J'ai perdu le compte du nombre de médias de tous pays qui m'ont demandé d'intervenir dans les "Spécial Qatar" qu'ils ont concocté pour diffusion à l'approche du Mondial. Un peu tard, les amis.
Le sort des travailleurs migrants dans l'émirat, nous en parlions en 2013. Nous évoquions des stades peuplés de fantômes. Nous avions essayé de relayer le message des ONG de défense des droits de l'homme, qui n'avait jamais dévié d'un pouce. Nous n'avions reçu qu'indifférence et silence en guise de réponses. Nous n'avions pas tort pour autant. Hélas.

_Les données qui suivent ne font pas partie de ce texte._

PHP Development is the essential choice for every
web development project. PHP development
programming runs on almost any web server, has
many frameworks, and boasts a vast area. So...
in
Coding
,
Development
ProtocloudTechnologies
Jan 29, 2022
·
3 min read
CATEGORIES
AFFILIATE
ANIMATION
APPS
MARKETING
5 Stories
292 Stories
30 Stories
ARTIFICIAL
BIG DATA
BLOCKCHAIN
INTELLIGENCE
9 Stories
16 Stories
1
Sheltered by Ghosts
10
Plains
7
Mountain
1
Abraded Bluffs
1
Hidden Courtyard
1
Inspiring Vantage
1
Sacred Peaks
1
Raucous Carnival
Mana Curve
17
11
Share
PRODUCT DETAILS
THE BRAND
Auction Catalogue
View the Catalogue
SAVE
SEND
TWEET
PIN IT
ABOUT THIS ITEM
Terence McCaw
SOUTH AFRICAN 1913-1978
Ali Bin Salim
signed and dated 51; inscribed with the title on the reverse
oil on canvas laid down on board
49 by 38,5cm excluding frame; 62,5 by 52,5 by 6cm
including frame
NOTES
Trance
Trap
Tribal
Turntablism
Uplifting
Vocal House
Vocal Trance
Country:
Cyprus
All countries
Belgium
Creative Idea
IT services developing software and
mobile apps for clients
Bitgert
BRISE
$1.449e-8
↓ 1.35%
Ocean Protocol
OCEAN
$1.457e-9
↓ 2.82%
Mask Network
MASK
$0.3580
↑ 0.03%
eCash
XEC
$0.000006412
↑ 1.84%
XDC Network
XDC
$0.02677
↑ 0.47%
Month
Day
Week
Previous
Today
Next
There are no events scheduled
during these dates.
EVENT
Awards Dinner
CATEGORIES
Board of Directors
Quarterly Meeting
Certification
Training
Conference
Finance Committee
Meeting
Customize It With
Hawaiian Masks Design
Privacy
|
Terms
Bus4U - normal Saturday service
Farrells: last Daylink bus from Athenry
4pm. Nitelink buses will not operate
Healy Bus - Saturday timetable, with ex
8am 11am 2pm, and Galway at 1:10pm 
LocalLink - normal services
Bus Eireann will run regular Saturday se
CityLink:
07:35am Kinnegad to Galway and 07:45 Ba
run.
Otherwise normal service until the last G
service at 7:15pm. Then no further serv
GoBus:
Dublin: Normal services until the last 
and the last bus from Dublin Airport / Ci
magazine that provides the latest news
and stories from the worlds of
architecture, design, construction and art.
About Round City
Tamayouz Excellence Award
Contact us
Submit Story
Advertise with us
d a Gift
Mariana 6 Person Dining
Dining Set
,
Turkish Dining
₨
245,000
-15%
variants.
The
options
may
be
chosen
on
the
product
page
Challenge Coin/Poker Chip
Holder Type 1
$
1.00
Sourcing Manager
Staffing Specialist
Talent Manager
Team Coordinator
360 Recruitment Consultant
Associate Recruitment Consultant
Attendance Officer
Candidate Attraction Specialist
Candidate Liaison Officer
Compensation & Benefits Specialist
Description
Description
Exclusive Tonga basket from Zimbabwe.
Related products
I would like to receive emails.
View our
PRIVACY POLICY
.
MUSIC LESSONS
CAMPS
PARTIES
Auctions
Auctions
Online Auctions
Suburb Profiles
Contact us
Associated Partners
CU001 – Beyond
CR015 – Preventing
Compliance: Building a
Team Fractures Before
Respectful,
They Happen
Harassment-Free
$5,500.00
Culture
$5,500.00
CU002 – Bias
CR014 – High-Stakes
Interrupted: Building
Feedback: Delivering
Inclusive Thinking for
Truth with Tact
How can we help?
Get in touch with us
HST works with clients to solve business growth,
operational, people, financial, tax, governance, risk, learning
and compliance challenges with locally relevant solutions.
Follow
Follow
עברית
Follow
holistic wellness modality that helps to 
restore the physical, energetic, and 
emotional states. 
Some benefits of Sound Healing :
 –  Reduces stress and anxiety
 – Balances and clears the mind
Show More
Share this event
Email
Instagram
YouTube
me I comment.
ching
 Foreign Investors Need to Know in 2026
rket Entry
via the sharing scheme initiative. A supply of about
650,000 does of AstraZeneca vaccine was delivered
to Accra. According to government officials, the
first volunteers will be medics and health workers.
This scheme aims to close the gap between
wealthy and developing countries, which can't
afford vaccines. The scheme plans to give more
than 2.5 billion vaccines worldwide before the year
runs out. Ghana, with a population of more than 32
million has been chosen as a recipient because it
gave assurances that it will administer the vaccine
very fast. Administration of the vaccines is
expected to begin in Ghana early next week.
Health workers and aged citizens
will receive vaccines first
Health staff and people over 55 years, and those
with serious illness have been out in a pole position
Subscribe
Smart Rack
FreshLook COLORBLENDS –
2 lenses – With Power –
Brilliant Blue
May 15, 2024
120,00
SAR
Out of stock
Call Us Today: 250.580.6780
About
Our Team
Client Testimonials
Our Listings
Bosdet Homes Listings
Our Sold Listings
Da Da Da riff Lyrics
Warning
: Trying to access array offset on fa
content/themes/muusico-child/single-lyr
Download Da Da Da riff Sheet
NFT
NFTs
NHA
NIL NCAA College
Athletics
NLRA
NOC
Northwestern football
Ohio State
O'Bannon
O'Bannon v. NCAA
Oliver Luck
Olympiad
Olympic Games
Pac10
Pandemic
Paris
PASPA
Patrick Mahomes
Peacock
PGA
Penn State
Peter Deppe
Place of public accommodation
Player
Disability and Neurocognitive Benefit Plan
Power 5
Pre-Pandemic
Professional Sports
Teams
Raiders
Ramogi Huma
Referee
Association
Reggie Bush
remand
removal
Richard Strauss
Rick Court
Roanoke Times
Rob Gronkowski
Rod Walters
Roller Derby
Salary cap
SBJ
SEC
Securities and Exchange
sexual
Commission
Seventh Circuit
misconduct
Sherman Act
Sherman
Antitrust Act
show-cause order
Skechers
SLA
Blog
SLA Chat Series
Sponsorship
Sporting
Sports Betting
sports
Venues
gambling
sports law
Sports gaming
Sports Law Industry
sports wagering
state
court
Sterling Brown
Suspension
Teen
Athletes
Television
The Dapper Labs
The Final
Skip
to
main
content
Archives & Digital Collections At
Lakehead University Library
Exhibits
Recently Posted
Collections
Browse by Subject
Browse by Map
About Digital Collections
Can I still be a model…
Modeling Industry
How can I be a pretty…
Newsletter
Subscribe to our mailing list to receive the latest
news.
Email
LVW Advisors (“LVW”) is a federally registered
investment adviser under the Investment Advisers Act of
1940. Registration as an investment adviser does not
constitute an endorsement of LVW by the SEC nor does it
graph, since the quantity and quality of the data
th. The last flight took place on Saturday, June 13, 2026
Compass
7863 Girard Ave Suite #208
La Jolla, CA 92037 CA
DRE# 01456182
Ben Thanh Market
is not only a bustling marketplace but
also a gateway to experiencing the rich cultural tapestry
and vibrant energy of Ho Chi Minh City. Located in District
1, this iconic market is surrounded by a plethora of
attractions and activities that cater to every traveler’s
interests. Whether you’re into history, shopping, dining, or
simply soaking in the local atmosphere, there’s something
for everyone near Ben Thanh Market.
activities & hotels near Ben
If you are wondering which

L'impossibilité de faire jouer le tournoi en été, et son impact catastrophique sur le calendrier du football et l'intégrité physique des joueurs s'il était disputé en automne et en hiver, nous en avions parlé dès 2014. Tout cela, on le redécouvre aujourd'hui.
La rancœur que je peux ressentir n'est pas personnelle. Je ne réclame pas un dû. Je n'exige pas d'excuses. Je vois approcher ce tournoi tout aussi aberrant et absurde en 2022 qu'il l'était en 2010, et me demande encore comment on a pu en arriver là. Je pense à tous les rendez-vous manqués. Je pense à cette indignation qu'on manifeste et instrumentalise maintenant qu'il est trop tard pour changer quoi que ce soit, ces appels au boycott qui auraient eu du sens il y a cinq ans, mais en sont dénués désormais. Je pense à cette FIFA que ses dirigeants disent changée, mais je me souviens d'une chose : Sepp Blatter, au moins pendant un temps, essaya de rectifier l'erreur ; Infantino, lui, a choisi de venir vivre à Doha.
Regarderai-je cette Coupe du monde, en parlerai-je ? Absolument. Lui tourner le dos aujourd'hui serait consommer le triomphe de ceux contre qui on dit se battre, leur abandonner le football. Pas question. Mais je la regarderai les yeux ouverts, sans être dupe, et tâcherai de faire ce que je peux pour que d'autres ne soient pas dupes non plus. On a les victoires qu'on peut.
Et, en ce qui me concerne, aucun regret.